> _Passage to read_:
=====
House debates

Tuesday, 17 November 2009

Fair Work Amendment (State Referrals and Other Measures) Bill 2009

Second Reading

7:26 pm

Photo of Bill ShortenBill Shorten (Maribyrnong, Australian Labor Party, Parliamentary Secretary for Disabilities and Children's Services) Share this | Hansard source

Our Australian version of fairness, of the fair go, has always been inextricably linked to our concept of industrial relations. In the early 19th century industrial relations were governed by laws such as the New South Wales Masters and Servants Act 1828, an act which provided for the imprisonment of workers who refused to work or damaged equipment. Indeed, sneak off for an hour if you dare: one hour’s absence by a free servant without permission meant prison or the treadmill. But of course as the 19th century rolled on unions started to form and combine, first as a kind of friendly society helping out sick work mates, widows and work-orphaned children, and later as the real deal with political clout.

After a long struggle it became almost universally acknowledged that workers were entitled to some dignity at work. They were not just cogs in the machine, to be worn out, thrown away and replaced, but human beings entitled to reasonable conditions, to fairness, to decent hours and to a life of some kind outside of work. In 1856 the eight-hour day was born in Melbourne and the seed had taken root: workers were individuals due proper respect. This was extended through the concept of the living wage, the family wage, determined first in the Harvester judgment of 1907, a case that was triggered by a dispute in the western suburbs of Melbourne within my electorate of Maribyrnong, in the suburb of Sunshine.
=====
> _Records_:
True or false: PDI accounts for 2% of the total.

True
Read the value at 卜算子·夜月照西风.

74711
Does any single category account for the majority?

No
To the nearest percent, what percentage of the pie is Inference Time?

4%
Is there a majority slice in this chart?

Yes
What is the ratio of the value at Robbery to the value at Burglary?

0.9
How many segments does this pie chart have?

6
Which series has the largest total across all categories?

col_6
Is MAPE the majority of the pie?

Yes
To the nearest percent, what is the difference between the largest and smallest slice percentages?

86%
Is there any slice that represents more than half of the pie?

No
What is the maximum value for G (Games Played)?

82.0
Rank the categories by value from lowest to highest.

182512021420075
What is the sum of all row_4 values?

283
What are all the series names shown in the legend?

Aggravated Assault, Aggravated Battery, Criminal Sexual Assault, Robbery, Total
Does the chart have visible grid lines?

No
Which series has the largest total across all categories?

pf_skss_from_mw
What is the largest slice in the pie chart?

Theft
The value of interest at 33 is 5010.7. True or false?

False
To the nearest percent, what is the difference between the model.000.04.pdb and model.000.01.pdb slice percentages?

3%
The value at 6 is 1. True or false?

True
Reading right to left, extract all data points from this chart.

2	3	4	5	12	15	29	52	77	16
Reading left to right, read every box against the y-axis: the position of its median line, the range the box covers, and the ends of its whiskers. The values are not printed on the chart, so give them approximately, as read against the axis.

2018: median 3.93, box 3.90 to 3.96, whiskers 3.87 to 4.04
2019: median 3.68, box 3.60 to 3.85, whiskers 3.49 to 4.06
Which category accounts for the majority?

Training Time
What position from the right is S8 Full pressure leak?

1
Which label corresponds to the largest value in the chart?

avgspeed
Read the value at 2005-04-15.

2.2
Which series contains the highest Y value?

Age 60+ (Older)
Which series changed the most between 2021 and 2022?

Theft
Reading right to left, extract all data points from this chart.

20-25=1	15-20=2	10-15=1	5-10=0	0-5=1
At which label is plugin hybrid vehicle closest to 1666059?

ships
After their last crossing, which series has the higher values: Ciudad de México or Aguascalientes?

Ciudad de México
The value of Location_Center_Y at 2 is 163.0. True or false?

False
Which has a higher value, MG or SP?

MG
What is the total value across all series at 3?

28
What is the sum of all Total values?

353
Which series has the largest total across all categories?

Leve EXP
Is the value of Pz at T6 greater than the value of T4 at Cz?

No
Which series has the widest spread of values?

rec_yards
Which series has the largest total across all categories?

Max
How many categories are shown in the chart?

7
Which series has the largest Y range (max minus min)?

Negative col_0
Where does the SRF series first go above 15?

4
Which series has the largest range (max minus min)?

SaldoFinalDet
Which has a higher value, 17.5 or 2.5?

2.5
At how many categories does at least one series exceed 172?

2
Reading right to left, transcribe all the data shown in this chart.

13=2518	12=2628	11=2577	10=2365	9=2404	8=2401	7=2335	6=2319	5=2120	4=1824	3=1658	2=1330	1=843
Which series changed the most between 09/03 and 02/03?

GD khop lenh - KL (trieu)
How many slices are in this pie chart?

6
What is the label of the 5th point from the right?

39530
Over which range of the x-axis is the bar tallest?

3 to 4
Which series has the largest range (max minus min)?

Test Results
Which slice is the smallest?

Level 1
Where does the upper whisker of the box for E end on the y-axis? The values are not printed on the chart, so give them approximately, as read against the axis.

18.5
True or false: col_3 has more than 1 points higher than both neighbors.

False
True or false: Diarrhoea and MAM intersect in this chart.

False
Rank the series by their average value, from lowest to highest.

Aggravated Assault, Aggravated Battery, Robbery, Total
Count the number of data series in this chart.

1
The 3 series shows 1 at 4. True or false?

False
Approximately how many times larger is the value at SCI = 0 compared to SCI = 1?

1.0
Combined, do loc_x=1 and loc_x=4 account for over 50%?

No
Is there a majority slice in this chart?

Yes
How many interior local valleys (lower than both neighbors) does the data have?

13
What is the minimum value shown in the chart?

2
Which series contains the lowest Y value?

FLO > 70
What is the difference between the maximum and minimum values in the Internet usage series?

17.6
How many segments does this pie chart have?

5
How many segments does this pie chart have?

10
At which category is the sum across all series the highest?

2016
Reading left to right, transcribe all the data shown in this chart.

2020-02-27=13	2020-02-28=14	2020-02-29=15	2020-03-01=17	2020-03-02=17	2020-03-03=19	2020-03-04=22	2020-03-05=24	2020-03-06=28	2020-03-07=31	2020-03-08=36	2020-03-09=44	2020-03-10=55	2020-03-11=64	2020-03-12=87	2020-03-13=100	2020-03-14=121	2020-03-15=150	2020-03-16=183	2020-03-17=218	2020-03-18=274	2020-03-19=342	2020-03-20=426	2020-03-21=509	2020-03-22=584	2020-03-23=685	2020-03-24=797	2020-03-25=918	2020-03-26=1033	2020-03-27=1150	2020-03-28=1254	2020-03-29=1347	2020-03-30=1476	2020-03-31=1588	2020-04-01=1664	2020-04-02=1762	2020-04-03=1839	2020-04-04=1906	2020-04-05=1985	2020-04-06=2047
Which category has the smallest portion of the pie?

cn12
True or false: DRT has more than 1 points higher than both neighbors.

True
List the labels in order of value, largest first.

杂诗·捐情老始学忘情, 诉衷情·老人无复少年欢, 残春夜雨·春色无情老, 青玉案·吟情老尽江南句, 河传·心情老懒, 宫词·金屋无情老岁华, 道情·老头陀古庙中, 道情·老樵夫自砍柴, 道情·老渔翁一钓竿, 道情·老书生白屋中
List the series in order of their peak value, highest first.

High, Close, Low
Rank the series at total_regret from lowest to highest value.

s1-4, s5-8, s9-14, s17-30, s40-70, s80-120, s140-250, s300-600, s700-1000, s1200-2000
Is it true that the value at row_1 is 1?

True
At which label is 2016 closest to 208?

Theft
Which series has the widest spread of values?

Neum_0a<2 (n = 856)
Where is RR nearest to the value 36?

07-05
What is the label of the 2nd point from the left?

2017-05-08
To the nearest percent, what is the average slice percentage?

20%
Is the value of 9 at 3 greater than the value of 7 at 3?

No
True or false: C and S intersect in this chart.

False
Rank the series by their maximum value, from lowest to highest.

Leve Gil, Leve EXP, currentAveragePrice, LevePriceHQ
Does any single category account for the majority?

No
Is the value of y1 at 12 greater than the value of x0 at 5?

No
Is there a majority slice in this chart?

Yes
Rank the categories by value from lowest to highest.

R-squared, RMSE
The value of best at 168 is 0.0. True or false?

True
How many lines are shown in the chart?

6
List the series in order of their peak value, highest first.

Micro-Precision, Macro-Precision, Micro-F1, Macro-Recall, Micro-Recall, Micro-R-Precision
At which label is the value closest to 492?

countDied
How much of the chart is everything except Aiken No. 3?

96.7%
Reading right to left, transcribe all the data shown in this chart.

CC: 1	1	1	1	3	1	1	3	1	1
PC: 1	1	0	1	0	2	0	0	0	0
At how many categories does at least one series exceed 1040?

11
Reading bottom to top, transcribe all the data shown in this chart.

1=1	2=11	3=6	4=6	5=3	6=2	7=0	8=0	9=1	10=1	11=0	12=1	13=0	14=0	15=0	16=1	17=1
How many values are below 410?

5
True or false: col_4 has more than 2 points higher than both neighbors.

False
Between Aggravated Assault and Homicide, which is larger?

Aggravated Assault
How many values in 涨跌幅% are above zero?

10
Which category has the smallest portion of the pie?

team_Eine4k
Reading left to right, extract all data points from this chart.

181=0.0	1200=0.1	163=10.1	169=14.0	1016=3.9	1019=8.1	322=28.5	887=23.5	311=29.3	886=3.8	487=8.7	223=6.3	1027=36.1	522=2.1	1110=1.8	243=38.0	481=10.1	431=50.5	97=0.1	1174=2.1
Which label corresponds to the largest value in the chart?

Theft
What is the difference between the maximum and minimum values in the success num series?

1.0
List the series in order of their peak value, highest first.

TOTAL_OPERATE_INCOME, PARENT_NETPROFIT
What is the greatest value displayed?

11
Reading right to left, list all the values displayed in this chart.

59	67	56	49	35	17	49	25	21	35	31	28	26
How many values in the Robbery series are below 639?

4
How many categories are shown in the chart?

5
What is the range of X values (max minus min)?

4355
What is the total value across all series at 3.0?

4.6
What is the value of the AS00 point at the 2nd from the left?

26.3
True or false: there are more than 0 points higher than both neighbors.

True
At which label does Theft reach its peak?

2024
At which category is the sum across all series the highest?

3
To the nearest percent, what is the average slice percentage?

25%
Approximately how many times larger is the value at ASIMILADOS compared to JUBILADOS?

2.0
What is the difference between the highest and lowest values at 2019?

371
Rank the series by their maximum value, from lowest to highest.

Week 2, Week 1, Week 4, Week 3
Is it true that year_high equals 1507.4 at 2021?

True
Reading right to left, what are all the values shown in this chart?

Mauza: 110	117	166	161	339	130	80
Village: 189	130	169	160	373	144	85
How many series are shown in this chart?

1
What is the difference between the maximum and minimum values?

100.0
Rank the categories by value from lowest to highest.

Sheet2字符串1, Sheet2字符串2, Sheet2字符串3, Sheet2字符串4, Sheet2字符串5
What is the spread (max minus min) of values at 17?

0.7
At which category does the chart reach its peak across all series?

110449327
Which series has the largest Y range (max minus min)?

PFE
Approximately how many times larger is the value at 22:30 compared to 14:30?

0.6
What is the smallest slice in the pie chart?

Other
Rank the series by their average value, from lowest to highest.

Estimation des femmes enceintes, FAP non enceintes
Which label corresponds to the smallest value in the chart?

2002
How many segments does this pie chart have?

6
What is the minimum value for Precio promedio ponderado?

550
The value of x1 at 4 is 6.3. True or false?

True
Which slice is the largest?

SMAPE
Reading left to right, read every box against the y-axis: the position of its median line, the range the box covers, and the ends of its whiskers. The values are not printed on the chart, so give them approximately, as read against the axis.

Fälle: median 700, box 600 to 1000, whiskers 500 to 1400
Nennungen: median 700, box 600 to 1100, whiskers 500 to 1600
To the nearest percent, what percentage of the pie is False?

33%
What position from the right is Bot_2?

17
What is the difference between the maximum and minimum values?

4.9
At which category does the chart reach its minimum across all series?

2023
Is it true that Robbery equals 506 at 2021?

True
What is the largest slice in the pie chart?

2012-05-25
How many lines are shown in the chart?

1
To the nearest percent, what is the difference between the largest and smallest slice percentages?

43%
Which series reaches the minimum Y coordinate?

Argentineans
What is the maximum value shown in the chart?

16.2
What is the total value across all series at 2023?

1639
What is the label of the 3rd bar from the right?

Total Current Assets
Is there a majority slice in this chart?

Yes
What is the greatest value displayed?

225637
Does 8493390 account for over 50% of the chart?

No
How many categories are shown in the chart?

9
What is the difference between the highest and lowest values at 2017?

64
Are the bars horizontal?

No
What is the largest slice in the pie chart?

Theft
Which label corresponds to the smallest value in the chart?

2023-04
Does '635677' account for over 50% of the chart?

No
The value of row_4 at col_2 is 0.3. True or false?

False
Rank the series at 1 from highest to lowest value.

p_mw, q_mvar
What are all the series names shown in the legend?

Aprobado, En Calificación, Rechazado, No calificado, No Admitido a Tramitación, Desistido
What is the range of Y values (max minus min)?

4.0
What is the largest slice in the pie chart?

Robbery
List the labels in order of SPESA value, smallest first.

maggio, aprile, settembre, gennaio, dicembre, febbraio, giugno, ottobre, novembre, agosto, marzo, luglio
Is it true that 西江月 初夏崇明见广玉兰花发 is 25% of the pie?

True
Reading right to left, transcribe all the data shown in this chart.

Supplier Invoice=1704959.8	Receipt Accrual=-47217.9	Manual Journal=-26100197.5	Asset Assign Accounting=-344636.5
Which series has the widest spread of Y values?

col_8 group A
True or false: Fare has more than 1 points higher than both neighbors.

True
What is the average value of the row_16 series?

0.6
=====
> _To do_:
1. From the parliamentary speech on industrial relations, quote the passage starting with "Second Reading" and going on through "with political clout.".
2. Render this sentence from the parliamentary speech on industrial relations in French: "After a long struggle it became almost universally acknowledged that workers were entitled to some dignity at work."
3. Write the next part of the parliamentary speech on industrial relations, picking up after its final sentence.

> _Per-task outputs_:
1.
Second Reading

7:26 pm

Photo of Bill ShortenBill Shorten (Maribyrnong, Australian Labor Party, Parliamentary Secretary for Disabilities and Children's Services) Share this | Hansard source

Our Australian version of fairness, of the fair go, has always been inextricably linked to our concept of industrial relations. In the early 19th century industrial relations were governed by laws such as the New South Wales Masters and Servants Act 1828, an act which provided for the imprisonment of workers who refused to work or damaged equipment. Indeed, sneak off for an hour if you dare: one hour’s absence by a free servant without permission meant prison or the treadmill. But of course as the 19th century rolled on unions started to form and combine, first as a kind of friendly society helping out sick work mates, widows and work-orphaned children, and later as the real deal with political clout.

2. Après une longue lutte, il fut presque universellement reconnu que les travailleurs avaient droit à une certaine dignité au travail.

3.
Australians have understood and accepted the idea that people’s democratic rights do not cease when they step onto the factory floor, through the farm gate, into the shop or indeed into the office; the idea that employment is not just the grace or favour or the whim of the employer but should be governed reasonably by principles of justice that could be enforced by independent rules; the idea that workers have the right to organise and be represented by unions when they are unable to effectively represent themselves; and that not all wisdom about how an organisation should be run is held at the very top by the owners and the managers. Indeed, they recognise that workplaces should be equitable and run in cooperation and harmony between employees and employers. These are the workforces which unlock the potential of workers, to the benefit of everyone. As the previous unlamented government found out, those who do not respect the Australian public’s bedrock values about fairness in the workplace do so at their peril. The Fair Work Amendment (State Referrals and Other Measures) Bill 2009 continues the journey to build a framework that provides a fair and modern national workplace relations system for the private sector.

This bill has been the subject of comprehensive negotiations with the states and is part of the Rudd government’s efforts to create a national system of industrial relations with fairness, productivity and flexibility at its heart. We are not following the example of the previous government, which introduced the divisive policy called Work Choices—a truly Orwellian name. This was a policy which slashed conditions through unfair statutory contracts, removed the right of workers to join unions and stripped away protection against unfair dismissal.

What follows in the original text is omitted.